A-CAP, itself just trying to survive being dragged down along with the collapse of 777 Partners, has actually landed itself in hot water with this auction. That is because Leadenhall Capital Partners, upon being informed of it, immediately filed a Contempt of Court motion against A-CAP in New York. A rival lender to 777 Partners, Leadenhall claims it is owed over 650 million dollars by the failed Miami firm, and that A-CAP’s chairman Kenny King is secretly running both companies and siphoning away assets which could be used to settle that debt. Leadenhall was granted a Preliminary Injunction by the New York court against the dissipation of 777 Partners assets by A-CAP, and claims that injunction has already been breached at least twice. Leadenhall now claims this latest auction of all the collateral in Nutmeg is also a breach. But it is not asking the court to block the sale – only to make sure that any price paid for those assets represents fair market value, and that the proceeds are retained for all creditors and do not end up funnelled directly or indirectly to A-CAP. In addition, Leadenhall wants the court to impose “coercive and compensatory sanctions” on A-CAP to the tune of 11.8 million dollars, and describes this figure as “a drop in the bucket” when compared to the “profits A-CAP has siphoned” from the 777 Partners companies which guaranteed its own lending to Wander and Pasko’s firm. 

So what exactly would any “qualified bidder” be buying? How much are the various holdings in the six football clubs really worth? The shares in Genoa were diluted to less than a quarter of their original value when a Romanian group led by Dan Sucu came in with a capital raise which gave them majority control. A-CAP failed to annul this takeover in a civil court, but a separate, independent criminal investigation into the matter was launched and is still ongoing in Italy. The shares in Vasco are the subject of an administrative court order in Brazil which stripped 777 Partners and A-CAP of any control in the club. The minority shareholding in Sevilla is similarly of suspect value because of a legal dispute involving the Nutmeg subsidiary Sevillistas Unidos. Hertha Berlin and Red Star narrowly avoided relegation to the third tiers in Germany and France respectively this season. And Standard’s financial position remains precarious, despite an announcement that the club would be taken over by a Belgian consortium – with money seemingly advanced by A-CAP themselves – in a transaction which will presumably not now take place.

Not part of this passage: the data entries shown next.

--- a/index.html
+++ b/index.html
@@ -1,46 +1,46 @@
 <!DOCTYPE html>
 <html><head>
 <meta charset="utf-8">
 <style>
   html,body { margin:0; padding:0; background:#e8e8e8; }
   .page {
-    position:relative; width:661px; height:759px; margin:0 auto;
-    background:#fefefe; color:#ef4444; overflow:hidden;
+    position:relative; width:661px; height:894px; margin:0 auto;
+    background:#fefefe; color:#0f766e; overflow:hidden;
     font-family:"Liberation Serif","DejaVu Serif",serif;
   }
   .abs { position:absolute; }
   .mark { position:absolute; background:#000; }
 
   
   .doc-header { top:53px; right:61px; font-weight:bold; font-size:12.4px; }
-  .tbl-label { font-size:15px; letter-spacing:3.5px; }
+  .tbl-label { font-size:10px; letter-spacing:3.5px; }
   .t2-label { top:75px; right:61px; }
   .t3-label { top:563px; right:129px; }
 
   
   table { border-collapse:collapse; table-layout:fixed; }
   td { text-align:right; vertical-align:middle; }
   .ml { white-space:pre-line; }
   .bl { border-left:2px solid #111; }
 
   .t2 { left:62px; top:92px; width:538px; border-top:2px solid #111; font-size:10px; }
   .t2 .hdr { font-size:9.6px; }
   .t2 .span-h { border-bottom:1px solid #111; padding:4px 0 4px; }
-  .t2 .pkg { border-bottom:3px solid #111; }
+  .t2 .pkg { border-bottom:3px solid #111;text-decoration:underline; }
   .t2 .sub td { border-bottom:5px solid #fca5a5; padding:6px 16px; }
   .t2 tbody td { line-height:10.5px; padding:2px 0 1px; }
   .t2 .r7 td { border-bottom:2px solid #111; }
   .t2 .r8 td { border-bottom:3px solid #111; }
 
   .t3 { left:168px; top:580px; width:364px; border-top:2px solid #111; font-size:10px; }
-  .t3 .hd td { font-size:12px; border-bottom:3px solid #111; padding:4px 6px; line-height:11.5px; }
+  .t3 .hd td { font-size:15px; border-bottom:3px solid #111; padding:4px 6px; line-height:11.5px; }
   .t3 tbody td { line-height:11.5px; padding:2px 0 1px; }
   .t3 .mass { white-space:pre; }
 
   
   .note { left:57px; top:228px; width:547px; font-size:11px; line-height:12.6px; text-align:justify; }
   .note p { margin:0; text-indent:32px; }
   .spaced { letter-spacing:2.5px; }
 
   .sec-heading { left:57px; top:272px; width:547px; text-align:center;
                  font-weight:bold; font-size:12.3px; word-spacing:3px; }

In addition, there is a large debt pile weighing heavily over the whole portfolio. And remember, A-CAP have been trying unsuccessfully to sell these clubs individually since they first instructed investment bank Moelis to help them do so months ago. When they did actually manage to dispose of Melbourne Victory, they did so for no return at all. Under these circumstances, it will be interesting to see what bids actually do come in at auction. It would surprise no-one, however, if A-CAP themselves submit a “credit bid” on these assets – whereby a secured creditor can use its existing debt as currency in an auction to acquire the assets of the debtor. Essentially, this would mean A-CAP purchasing its collateral (the clubs) without having to pay any additional cash. Given that a public auction process like this usually involves a 45-day notice period, and given that this Notice of Sale was only posted on 29 May and does not seem to have been widely publicised, it is open to question just how seriously A-CAP have tried to drum up interest.

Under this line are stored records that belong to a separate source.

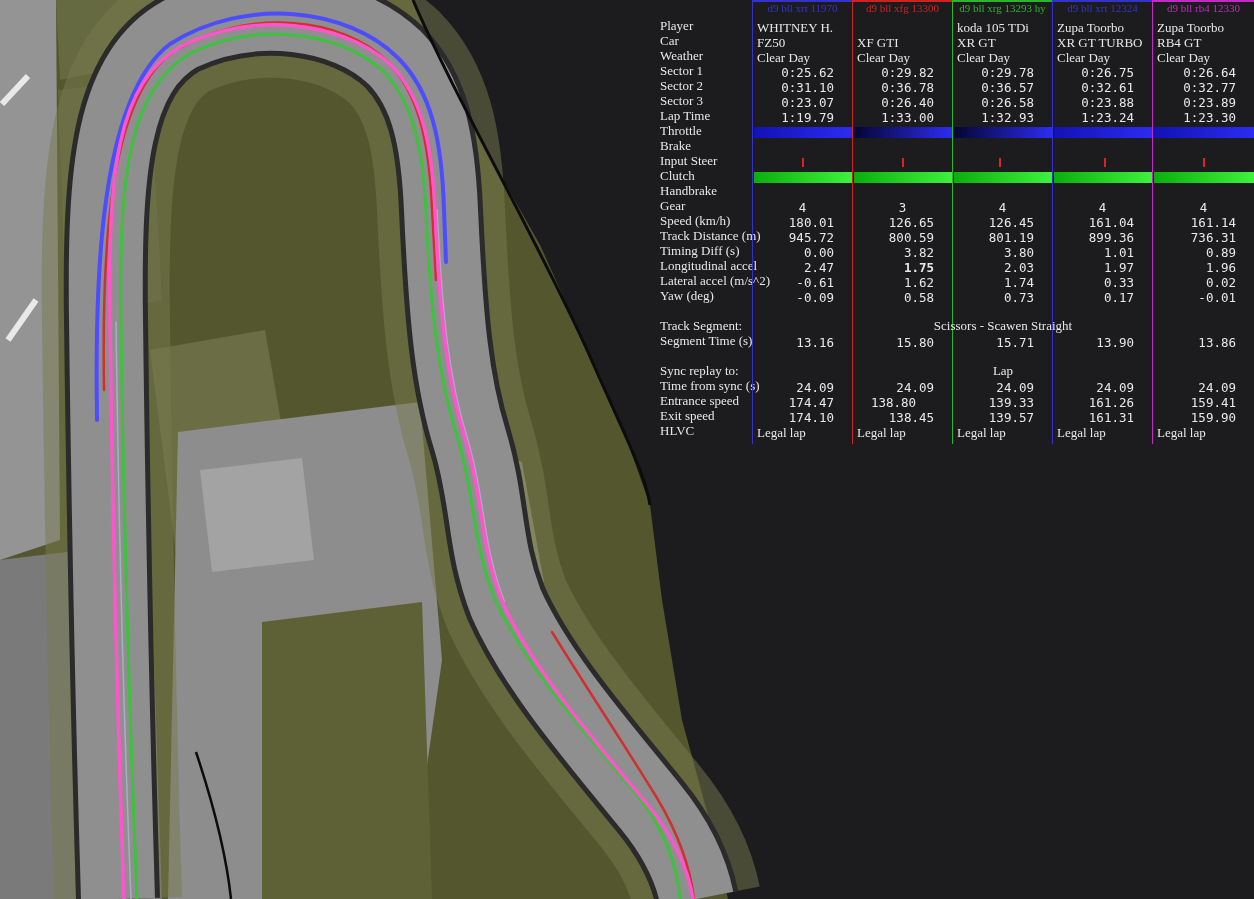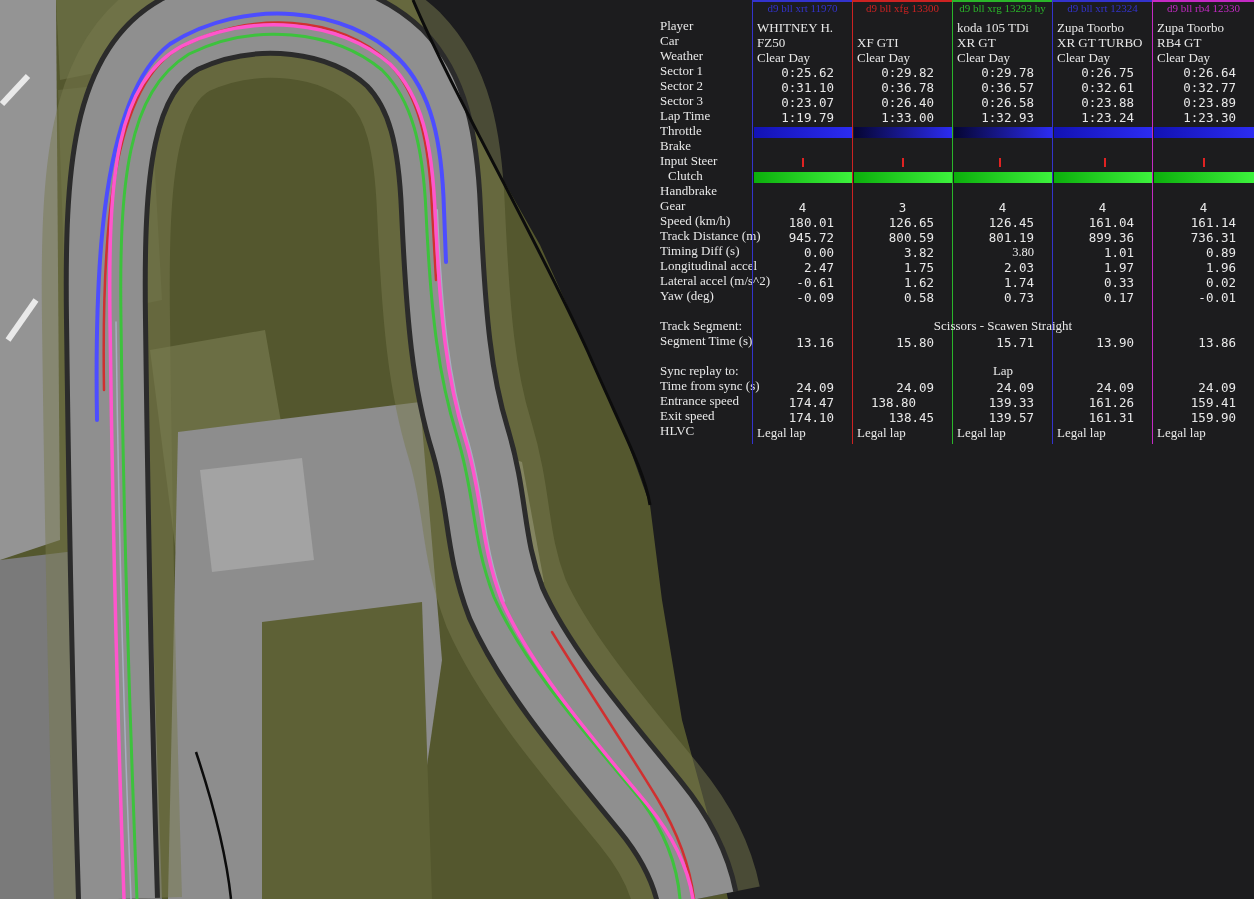--- a/index.html
+++ b/index.html
@@ -71,21 +71,21 @@
       <div class="lbl" style="top: 18px;">Player</div>
       <div class="lbl" style="top: 33px;">Car</div>
       <div class="lbl" style="top: 48px;">Weather</div>
       <div class="lbl" style="top: 63px;">Sector 1</div>
       <div class="lbl" style="top: 78px;">Sector 2</div>
       <div class="lbl" style="top: 93px;">Sector 3</div>
       <div class="lbl" style="top: 108px;">Lap Time</div>
       <div class="lbl" style="top: 123px;">Throttle</div>
       <div class="lbl" style="top: 138px;">Brake</div>
       <div class="lbl" style="top: 153px;">Input Steer</div>
-      <div class="lbl" style="top: 168px; margin-left: 8px;">Clutch</div>
+      <div class="lbl" style="top: 168px;">Clutch</div>
       <div class="lbl" style="top: 183px;">Handbrake</div>
       <div class="lbl" style="top: 198px;">Gear</div>
       <div class="lbl" style="top: 213px;">Speed (km/h)</div>
       <div class="lbl" style="top: 228px;">Track Distance (m)</div>
       <div class="lbl" style="top: 243px;">Timing Diff (s)</div>
       <div class="lbl" style="top: 258px;">Longitudinal accel</div>
       <div class="lbl" style="top: 273px;">Lateral accel (m/s^2)</div>
       <div class="lbl" style="top: 288px;">Yaw (deg)</div>
       <div class="lbl" style="top: 303px;"></div>
       <div class="lbl" style="top: 318px;">Track Segment:</div>
@@ -130,21 +130,21 @@
         <div class="cell num" style="top: 78px;">0:36.78</div>
         <div class="cell num" style="top: 93px;">0:26.40</div>
         <div class="cell num" style="top: 108px;">1:33.00</div>
         <div class="bar th ramp" style="top: 125px; width: 98px;"></div>
         <div class="tick" style="top: 156px; left: 49px;"></div>
         <div class="bar cl" style="top: 170px; width: 98px;"></div>
         <div class="cell ctr" style="top: 198px;">3</div>
         <div class="cell num" style="top: 213px;">126.65</div>
         <div class="cell num" style="top: 228px;">800.59</div>
         <div class="cell num" style="top: 243px;">3.82</div>
-        <div class="cell num" style="top: 258px;">1.75</div>
+        <div class="cell num" style="top: 258px; font-weight: bold;">1.75</div>
         <div class="cell num" style="top: 273px;">1.62</div>
         <div class="cell num" style="top: 288px;">0.58</div>
         <div class="cell num" style="top: 333px;">15.80</div>
         <div class="cell num" style="top: 378px;">24.09</div>
         <div class="cell num" style="top: 393px; text-align: center;">138.80</div>
         <div class="cell num" style="top: 408px;">138.45</div>
         <div class="cell text" style="top: 423px;">Legal lap</div>
       </div>
       <div class="col" style="left: 297px; width: 100px; border-left: 1px solid rgb(42, 181, 42); border-top: 2px solid rgb(42, 181, 42);">
         <div class="hdr" style="color: rgb(42, 181, 42);">d9 bll xrg 13293 hy</div>
@@ -154,21 +154,21 @@
         <div class="cell num" style="top: 63px;">0:29.78</div>
         <div class="cell num" style="top: 78px;">0:36.57</div>
         <div class="cell num" style="top: 93px;">0:26.58</div>
         <div class="cell num" style="top: 108px;">1:32.93</div>
         <div class="bar th ramp" style="top: 125px; width: 98px;"></div>
         <div class="tick" style="top: 156px; left: 46px;"></div>
         <div class="bar cl" style="top: 170px; width: 98px;"></div>
         <div class="cell ctr" style="top: 198px;">4</div>
         <div class="cell num" style="top: 213px;">126.45</div>
         <div class="cell num" style="top: 228px;">801.19</div>
-        <div class="cell num" style="top: 243px; font-family: Liberation Serif, serif;">3.80</div>
+        <div class="cell num" style="top: 243px;">3.80</div>
         <div class="cell num" style="top: 258px;">2.03</div>
         <div class="cell num" style="top: 273px;">1.74</div>
         <div class="cell num" style="top: 288px;">0.73</div>
         <div class="cell num" style="top: 333px;">15.71</div>
         <div class="cell num" style="top: 378px;">24.09</div>
         <div class="cell num" style="top: 393px;">139.33</div>
         <div class="cell num" style="top: 408px;">139.57</div>
         <div class="cell text" style="top: 423px;">Legal lap</div>
       </div>
       <div class="col" style="left: 397px; width: 100px; border-left: 1px solid rgb(51, 51, 204); border-top: 2px solid rgb(51, 51, 204);">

If an outside buyer were to bid, another consideration for them is that in the event of 777 Partners going bankrupt, a US Trustee would be appointed to navigate the growing list of creditors with a claim, and would have the power to unwind any sale that takes place on Friday if necessary. Josimar has been told that there is at least one group of creditors currently pushing to force just such a bankruptcy to occur, and that there may be others. 

All this is going on at a time when both 777 Partners and A-CAP remain under investigation by the Department of Justice and the Securities and Exchange Commission. But the timing of the auction is even more interesting when you consider the latest developments involving the Utah and South Carolina state regulators of all five of A-CAP’s insurers. 

To recap, both Utah and South Carolina issued Orders at the end of last year stating that A-CAP’s insurers, largely because of the vast sums they had loaned to 777 Partners, were in such dire financial condition that they posed a danger to the public and must cease writing any new business. A-CAP challenged this in court, and scored what appeared to be an early victory over South Carolina, overturning their Order pending an appeal. But Utah continued to fight their case, going a step further by issuing a Rehabilitation Order accusing King and others at A-CAP of a range of offences, and a trial was due to take place in May. This was then pushed back to August at the request of the judge. But since then, the tide appears to have turned in A-CAP’s favour. 
First, Utah agreed to mediation. Then, on 23 May, Judge Amber M. Mettler signed an order to dismiss the case. Utah’s petition two months earlier had demanded that Regulators be allowed to “take possession” and “control” of the three A-CAP insurers in its state. That will not now take place. So what happened? It appears a settlement has been reached, though quite what this can possibly be remains a mystery given the serious nature of the allegations made by the Department. Previously, A-CAP would have needed Utah and South Carolina’s permission for this auction, as it was under a supervision order from both states. Now, it does not. It is unclear whether South Carolina, which was working closely with Utah but did not join them in mediation, will take any further action against the two A-CAP insurers on its books. But for now, the pressure from Regulators appears to have eased, and for fans of the football clubs still under the influence of what’s left of 777 Partners, all eyes will now be on Friday’s auction in New York.